Problem details
Below are records; transcribe only the line with "left knee: (143, 252)" and those after it, through the last line, without any change.

***** Input material

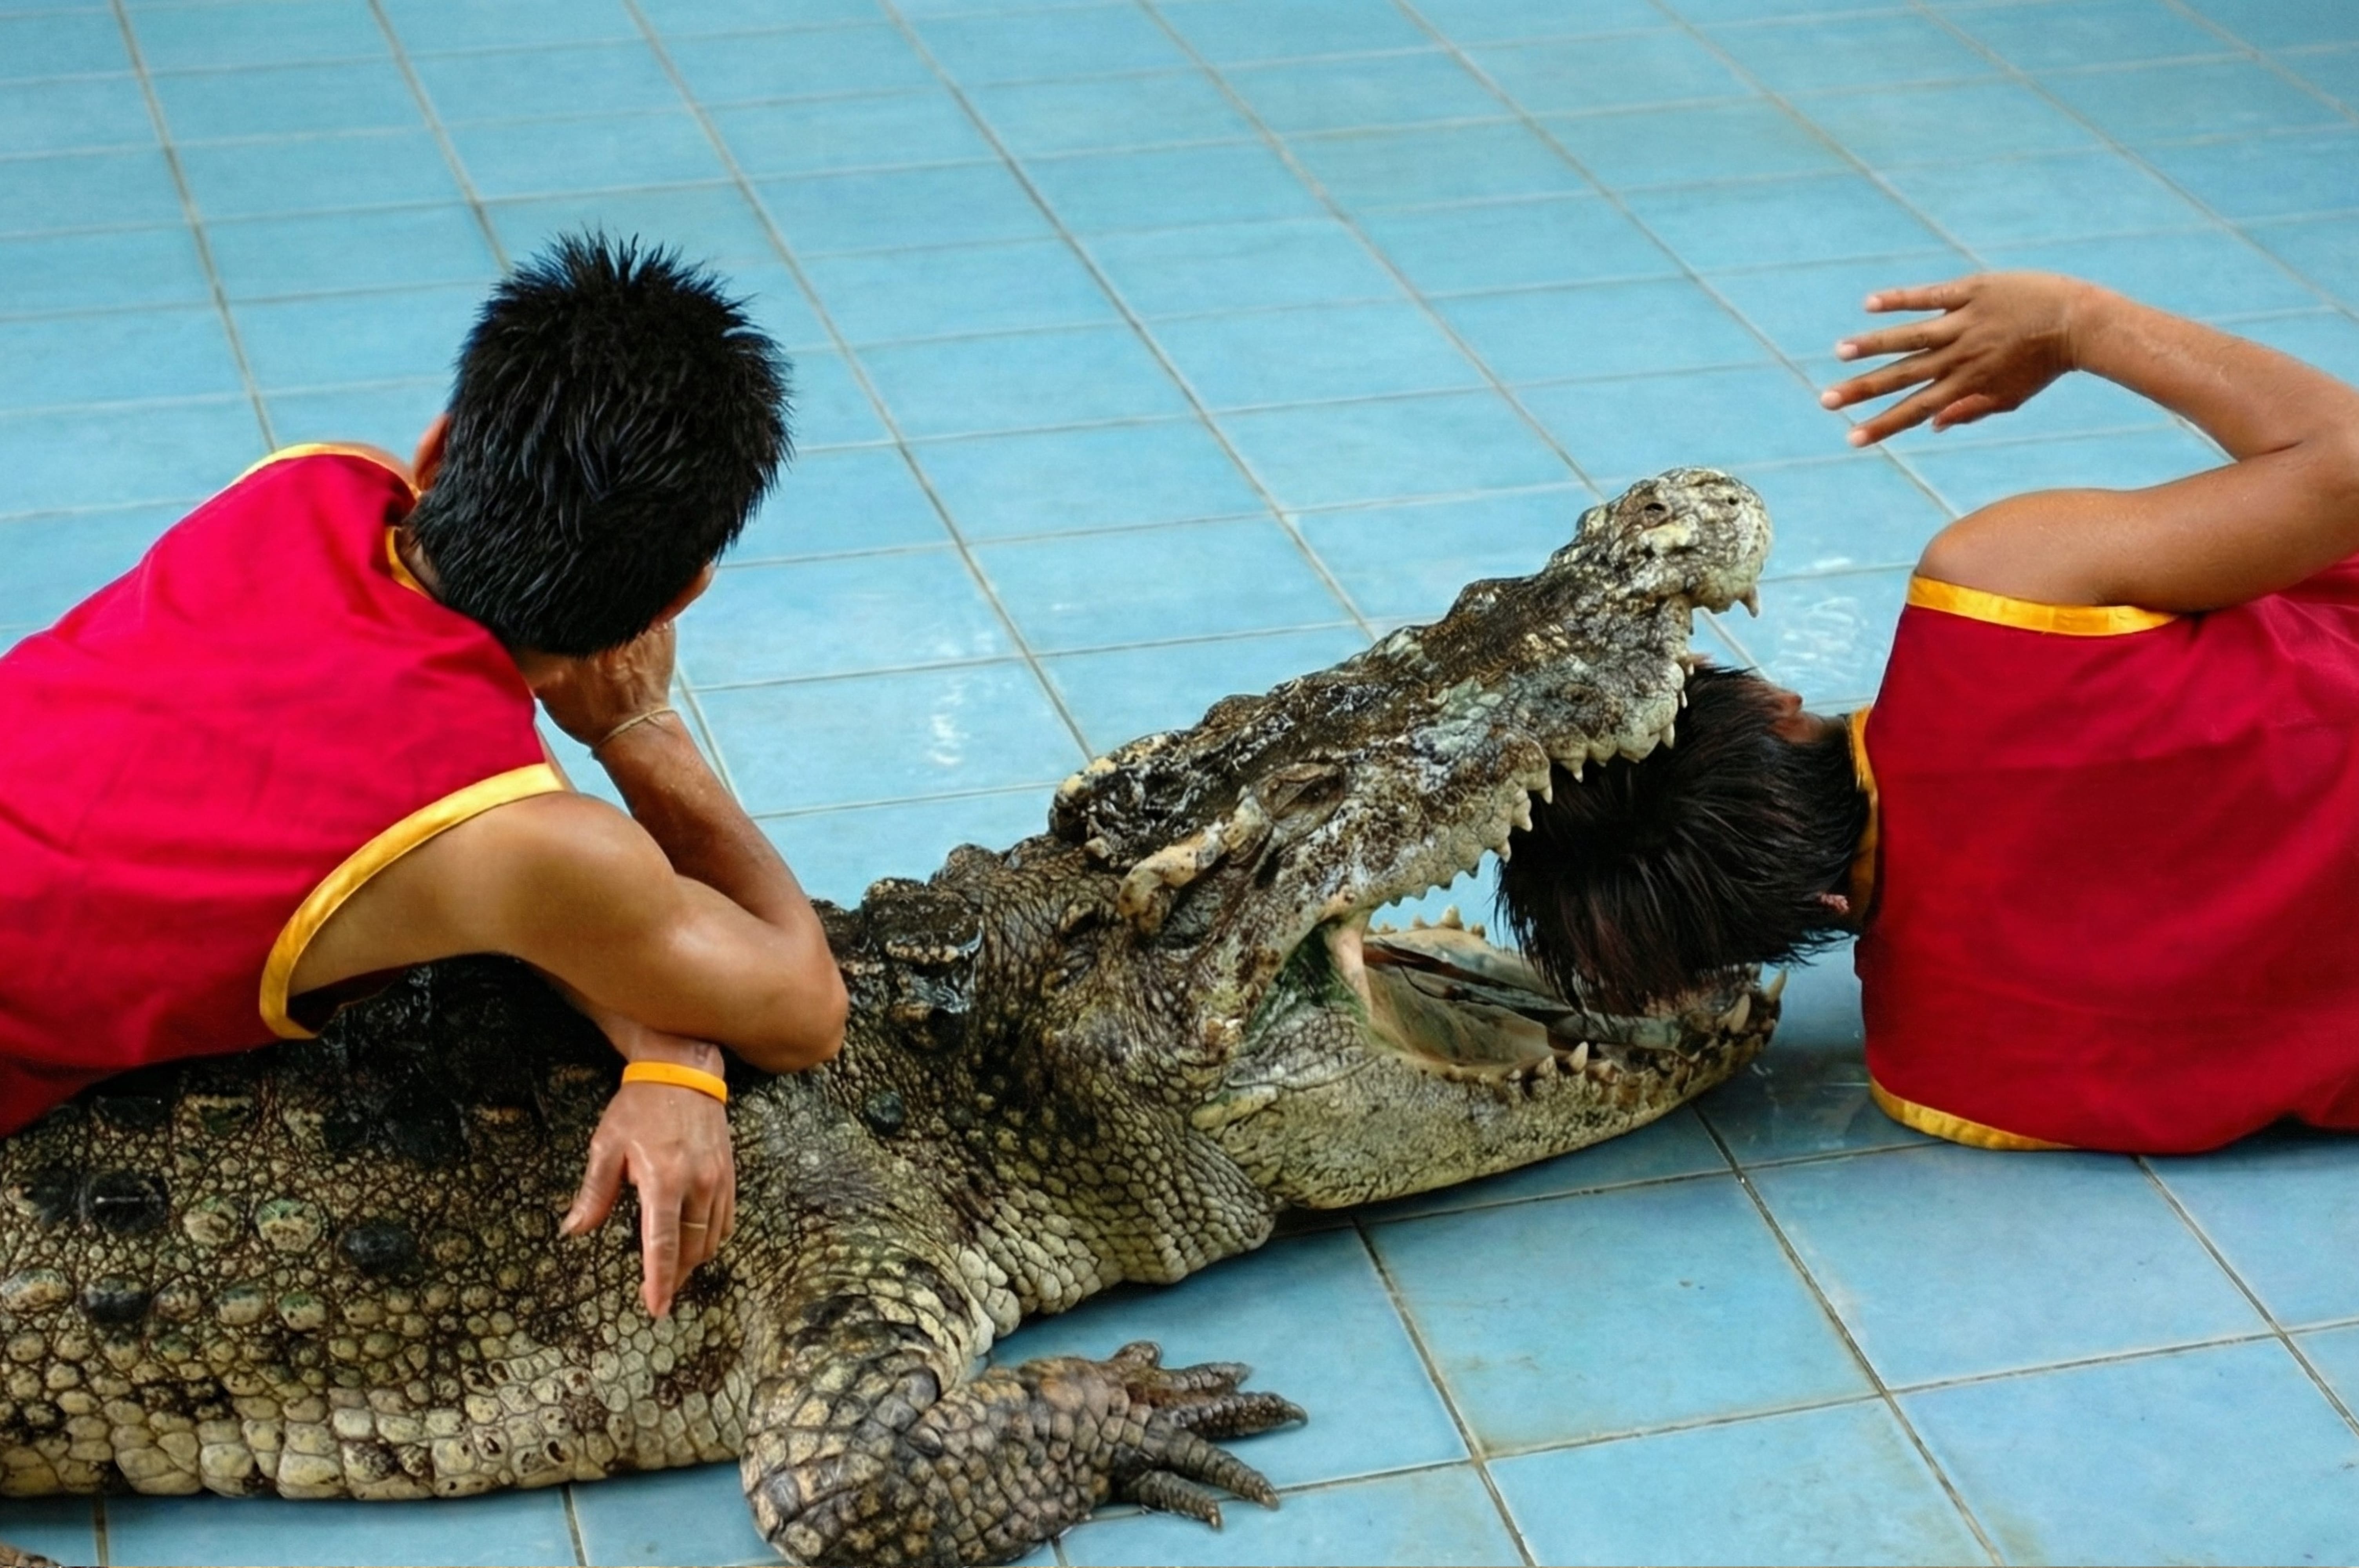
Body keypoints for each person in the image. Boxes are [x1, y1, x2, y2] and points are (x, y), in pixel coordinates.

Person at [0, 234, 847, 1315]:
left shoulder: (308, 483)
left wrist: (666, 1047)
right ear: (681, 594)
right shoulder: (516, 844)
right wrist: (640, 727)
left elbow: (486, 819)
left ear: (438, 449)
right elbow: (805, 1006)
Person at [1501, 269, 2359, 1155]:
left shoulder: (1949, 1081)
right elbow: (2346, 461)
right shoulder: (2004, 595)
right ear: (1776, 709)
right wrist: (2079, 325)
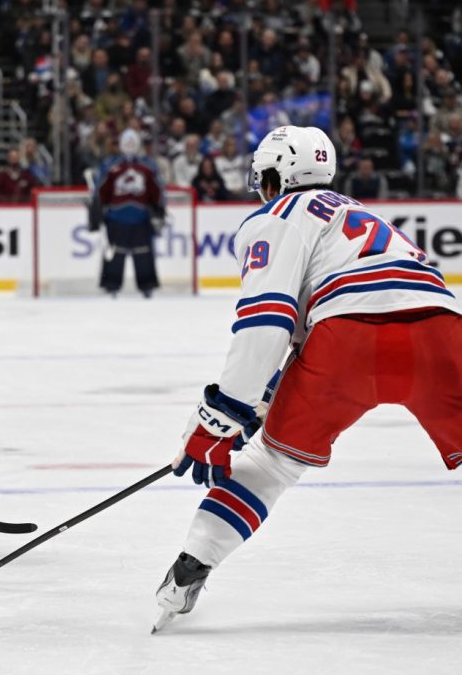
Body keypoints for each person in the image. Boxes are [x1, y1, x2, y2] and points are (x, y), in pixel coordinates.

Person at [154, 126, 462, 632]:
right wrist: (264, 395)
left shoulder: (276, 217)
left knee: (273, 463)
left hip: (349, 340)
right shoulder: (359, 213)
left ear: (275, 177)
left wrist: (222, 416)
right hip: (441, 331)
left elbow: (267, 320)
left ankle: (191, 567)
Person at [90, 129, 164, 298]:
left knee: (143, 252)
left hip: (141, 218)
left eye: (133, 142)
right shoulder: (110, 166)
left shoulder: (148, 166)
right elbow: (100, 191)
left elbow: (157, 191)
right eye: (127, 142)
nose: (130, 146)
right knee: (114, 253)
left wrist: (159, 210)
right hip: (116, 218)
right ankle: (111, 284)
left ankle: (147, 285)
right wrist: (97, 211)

**********

Written reply
left knee: (143, 252)
left hip: (141, 218)
left eye: (133, 142)
right shoulder: (110, 166)
left shoulder: (148, 166)
right elbow: (100, 191)
left elbow: (157, 191)
right eye: (127, 142)
nose: (130, 146)
right knee: (114, 253)
left wrist: (159, 210)
right hip: (116, 218)
right ankle: (111, 284)
left ankle: (147, 285)
right wrist: (97, 211)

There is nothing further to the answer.